* [Problem to solve]: Would you copy all lines in the data that contain the word "wrist"?

* [Material for this task]:
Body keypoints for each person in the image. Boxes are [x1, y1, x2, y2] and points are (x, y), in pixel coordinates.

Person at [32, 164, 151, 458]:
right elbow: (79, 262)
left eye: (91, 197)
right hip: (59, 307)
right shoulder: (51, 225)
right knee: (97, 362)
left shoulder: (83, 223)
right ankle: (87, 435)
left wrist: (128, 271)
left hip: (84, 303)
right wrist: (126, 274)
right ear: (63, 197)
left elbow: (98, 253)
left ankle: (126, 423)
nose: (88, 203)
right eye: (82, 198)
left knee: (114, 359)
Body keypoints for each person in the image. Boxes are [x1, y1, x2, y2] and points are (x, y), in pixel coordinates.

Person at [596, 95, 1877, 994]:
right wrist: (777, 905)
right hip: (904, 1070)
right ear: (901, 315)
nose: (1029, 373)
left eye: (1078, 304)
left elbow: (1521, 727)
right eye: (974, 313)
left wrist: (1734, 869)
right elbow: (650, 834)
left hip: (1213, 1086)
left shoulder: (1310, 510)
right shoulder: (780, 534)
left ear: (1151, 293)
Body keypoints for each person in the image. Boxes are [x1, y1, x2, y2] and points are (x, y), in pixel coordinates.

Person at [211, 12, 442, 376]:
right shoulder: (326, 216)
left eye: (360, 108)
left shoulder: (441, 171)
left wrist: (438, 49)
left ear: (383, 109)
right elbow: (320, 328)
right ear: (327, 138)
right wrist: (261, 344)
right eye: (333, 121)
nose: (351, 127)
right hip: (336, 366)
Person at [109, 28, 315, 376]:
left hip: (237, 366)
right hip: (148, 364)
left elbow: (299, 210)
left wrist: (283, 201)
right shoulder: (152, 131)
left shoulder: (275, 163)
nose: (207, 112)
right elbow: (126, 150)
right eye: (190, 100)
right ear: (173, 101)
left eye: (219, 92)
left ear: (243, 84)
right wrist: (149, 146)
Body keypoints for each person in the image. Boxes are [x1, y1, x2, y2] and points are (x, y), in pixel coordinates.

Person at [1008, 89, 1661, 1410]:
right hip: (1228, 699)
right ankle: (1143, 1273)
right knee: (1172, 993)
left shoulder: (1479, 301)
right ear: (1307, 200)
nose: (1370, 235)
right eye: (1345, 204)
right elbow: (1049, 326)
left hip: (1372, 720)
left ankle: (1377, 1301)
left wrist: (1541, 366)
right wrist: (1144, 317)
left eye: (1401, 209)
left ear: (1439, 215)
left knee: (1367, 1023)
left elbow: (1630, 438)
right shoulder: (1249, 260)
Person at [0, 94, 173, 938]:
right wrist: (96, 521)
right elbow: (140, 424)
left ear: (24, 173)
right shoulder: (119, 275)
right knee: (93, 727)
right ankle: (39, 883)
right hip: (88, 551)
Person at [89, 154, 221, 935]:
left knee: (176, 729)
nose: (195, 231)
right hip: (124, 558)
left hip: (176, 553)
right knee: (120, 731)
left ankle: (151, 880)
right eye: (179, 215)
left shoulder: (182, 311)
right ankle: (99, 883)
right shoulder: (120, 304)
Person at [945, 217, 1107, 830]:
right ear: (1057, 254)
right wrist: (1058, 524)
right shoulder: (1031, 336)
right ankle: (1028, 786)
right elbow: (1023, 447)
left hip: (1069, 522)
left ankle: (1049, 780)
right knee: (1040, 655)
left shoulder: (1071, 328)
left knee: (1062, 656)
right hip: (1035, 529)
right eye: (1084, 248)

* [Exercise response]:
left wrist: (128, 271)
right wrist: (126, 274)
right wrist: (777, 905)
left wrist: (1734, 869)
left wrist: (438, 49)
right wrist: (261, 344)
left wrist: (283, 201)
right wrist: (149, 146)
left wrist: (1541, 366)
right wrist: (1144, 317)
right wrist: (96, 521)
right wrist: (1058, 524)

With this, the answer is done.